Copy out exactly the stretch of the listing below that begins at the line containing "1- **se manifestar**" and ends at the line containing "3. In your custom hook, create the", and copy nothing outside it.

*Working data:*
········
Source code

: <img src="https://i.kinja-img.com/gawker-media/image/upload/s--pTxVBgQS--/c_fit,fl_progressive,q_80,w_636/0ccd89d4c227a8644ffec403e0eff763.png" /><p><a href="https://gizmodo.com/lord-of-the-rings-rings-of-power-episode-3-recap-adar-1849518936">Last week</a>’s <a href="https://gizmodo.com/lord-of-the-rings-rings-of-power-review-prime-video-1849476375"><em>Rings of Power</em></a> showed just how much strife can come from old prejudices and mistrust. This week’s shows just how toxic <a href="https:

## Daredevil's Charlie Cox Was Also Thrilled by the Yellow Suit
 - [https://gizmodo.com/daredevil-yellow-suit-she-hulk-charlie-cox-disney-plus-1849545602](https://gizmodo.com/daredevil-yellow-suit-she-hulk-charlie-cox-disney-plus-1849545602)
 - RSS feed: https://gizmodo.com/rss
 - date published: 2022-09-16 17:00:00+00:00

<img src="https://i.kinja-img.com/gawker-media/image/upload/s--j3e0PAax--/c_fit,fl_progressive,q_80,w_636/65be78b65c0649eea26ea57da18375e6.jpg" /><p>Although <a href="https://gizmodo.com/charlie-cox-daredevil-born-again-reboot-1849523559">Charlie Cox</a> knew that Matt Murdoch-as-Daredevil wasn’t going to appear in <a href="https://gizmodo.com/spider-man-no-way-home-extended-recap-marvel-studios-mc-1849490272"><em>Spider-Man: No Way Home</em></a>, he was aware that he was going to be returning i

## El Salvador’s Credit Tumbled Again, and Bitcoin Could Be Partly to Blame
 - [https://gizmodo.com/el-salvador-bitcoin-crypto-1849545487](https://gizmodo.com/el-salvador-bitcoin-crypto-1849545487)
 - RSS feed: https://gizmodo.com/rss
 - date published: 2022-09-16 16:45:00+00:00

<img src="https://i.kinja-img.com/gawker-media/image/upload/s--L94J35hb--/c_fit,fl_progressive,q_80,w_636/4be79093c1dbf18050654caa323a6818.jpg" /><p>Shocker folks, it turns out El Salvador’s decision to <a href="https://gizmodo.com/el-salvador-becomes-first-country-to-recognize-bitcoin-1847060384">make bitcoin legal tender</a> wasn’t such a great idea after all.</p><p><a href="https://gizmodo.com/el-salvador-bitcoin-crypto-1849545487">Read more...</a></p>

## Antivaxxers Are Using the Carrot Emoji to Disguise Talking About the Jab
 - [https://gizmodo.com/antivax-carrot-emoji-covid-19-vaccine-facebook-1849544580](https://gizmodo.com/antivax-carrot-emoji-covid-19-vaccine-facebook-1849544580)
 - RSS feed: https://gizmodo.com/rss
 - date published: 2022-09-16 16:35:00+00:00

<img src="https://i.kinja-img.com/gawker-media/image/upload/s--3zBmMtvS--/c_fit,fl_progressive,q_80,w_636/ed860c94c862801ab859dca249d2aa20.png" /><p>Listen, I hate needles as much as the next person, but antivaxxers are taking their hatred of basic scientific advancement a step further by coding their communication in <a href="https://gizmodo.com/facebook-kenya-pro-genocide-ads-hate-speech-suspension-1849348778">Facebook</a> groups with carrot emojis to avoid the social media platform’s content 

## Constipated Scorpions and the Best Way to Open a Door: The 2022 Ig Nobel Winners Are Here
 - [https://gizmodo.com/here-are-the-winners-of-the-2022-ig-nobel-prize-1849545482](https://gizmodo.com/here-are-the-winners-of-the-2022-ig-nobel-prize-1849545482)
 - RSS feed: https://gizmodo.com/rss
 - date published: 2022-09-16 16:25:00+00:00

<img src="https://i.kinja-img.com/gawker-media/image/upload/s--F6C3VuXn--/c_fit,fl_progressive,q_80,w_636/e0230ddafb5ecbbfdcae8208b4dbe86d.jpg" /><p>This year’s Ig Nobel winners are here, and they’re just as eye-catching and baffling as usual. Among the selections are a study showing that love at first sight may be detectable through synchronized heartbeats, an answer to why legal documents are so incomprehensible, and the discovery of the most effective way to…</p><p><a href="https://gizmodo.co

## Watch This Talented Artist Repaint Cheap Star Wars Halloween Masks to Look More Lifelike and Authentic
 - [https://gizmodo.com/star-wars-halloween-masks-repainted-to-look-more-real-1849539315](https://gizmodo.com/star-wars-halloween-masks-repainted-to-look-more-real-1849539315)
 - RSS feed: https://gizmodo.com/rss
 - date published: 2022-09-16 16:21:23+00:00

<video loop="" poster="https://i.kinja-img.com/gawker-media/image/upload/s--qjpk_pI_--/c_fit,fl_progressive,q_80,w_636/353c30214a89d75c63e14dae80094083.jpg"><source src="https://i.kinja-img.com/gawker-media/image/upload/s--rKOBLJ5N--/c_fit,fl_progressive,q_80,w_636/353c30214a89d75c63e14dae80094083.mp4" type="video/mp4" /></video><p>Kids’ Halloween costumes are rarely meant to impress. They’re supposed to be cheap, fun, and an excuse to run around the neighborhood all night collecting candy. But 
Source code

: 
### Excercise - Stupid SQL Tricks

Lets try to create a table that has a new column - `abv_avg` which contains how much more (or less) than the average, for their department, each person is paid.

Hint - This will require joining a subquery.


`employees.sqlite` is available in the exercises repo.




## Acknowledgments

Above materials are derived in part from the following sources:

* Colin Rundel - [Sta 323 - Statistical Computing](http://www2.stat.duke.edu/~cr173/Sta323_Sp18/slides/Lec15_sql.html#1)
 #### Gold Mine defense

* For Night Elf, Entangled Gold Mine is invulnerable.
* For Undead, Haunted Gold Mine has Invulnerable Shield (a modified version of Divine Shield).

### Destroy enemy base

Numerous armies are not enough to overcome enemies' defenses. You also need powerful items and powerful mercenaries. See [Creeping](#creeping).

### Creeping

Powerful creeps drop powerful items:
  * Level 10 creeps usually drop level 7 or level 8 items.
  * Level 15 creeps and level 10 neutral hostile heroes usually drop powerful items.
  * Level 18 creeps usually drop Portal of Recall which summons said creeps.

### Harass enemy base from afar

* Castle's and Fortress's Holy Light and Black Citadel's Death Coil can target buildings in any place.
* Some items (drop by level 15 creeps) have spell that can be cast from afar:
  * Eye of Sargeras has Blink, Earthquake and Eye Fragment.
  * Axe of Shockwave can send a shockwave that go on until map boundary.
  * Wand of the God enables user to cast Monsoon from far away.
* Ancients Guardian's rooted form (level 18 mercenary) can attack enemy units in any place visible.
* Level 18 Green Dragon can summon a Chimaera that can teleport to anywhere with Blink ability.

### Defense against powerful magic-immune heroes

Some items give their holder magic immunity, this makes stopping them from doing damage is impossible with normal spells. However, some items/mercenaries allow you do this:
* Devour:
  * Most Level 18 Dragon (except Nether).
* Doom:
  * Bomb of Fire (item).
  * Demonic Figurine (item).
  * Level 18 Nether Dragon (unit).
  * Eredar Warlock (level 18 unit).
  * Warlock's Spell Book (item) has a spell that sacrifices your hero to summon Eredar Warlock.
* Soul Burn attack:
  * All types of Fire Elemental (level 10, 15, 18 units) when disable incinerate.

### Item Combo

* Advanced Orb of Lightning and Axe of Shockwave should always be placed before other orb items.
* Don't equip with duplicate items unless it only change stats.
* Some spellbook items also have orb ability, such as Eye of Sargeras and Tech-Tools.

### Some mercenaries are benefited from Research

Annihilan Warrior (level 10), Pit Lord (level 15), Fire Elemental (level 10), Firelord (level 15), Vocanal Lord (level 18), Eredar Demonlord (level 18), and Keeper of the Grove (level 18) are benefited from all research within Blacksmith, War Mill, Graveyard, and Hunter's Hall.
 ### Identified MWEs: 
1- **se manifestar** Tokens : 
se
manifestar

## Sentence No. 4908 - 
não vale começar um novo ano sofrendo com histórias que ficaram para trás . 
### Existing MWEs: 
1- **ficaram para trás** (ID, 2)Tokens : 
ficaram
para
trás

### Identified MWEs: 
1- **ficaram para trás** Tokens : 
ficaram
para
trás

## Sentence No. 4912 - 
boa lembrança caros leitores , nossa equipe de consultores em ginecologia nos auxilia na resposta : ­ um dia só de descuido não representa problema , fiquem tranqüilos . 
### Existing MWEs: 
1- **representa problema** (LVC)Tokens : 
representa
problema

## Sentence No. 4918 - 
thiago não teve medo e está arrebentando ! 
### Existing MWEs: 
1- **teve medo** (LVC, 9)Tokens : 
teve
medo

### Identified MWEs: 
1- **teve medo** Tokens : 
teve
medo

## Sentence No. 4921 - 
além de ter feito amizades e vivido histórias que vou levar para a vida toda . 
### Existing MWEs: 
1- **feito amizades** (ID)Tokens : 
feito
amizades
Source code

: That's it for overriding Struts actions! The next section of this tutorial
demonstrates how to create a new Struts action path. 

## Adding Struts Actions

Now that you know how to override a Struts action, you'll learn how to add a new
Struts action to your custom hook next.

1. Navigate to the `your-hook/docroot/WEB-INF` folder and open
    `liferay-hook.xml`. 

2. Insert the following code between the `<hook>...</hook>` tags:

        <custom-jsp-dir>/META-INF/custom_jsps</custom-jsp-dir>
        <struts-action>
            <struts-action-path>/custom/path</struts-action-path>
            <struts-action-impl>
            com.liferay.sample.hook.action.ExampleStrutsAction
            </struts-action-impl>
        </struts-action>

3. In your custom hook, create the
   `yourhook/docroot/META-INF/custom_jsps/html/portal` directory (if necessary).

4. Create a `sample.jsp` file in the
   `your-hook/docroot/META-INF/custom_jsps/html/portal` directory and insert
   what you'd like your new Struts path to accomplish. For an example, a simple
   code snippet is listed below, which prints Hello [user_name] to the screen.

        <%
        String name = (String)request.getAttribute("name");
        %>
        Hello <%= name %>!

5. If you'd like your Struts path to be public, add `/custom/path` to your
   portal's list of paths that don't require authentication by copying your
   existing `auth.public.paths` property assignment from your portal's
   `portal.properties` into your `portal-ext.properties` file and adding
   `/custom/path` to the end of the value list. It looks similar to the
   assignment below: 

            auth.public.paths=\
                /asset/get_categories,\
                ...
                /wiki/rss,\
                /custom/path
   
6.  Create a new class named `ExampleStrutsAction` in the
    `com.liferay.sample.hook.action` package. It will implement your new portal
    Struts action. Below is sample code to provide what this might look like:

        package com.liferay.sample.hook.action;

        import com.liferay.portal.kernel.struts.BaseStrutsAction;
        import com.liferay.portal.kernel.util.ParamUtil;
········
*Solved exercise:*
1- **se manifestar** Tokens : 
se
manifestar

## Sentence No. 4908 - 
não vale começar um novo ano sofrendo com histórias que ficaram para trás . 
### Existing MWEs: 
1- **ficaram para trás** (ID, 2)Tokens : 
ficaram
para
trás

### Identified MWEs: 
1- **ficaram para trás** Tokens : 
ficaram
para
trás

## Sentence No. 4912 - 
boa lembrança caros leitores , nossa equipe de consultores em ginecologia nos auxilia na resposta : ­ um dia só de descuido não representa problema , fiquem tranqüilos . 
### Existing MWEs: 
1- **representa problema** (LVC)Tokens : 
representa
problema

## Sentence No. 4918 - 
thiago não teve medo e está arrebentando ! 
### Existing MWEs: 
1- **teve medo** (LVC, 9)Tokens : 
teve
medo

### Identified MWEs: 
1- **teve medo** Tokens : 
teve
medo

## Sentence No. 4921 - 
além de ter feito amizades e vivido histórias que vou levar para a vida toda . 
### Existing MWEs: 
1- **feito amizades** (ID)Tokens : 
feito
amizades
Source code

: That's it for overriding Struts actions! The next section of this tutorial
demonstrates how to create a new Struts action path. 

## Adding Struts Actions

Now that you know how to override a Struts action, you'll learn how to add a new
Struts action to your custom hook next.

1. Navigate to the `your-hook/docroot/WEB-INF` folder and open
    `liferay-hook.xml`. 

2. Insert the following code between the `<hook>...</hook>` tags:

        <custom-jsp-dir>/META-INF/custom_jsps</custom-jsp-dir>
        <struts-action>
            <struts-action-path>/custom/path</struts-action-path>
            <struts-action-impl>
            com.liferay.sample.hook.action.ExampleStrutsAction
            </struts-action-impl>
        </struts-action>

3. In your custom hook, create the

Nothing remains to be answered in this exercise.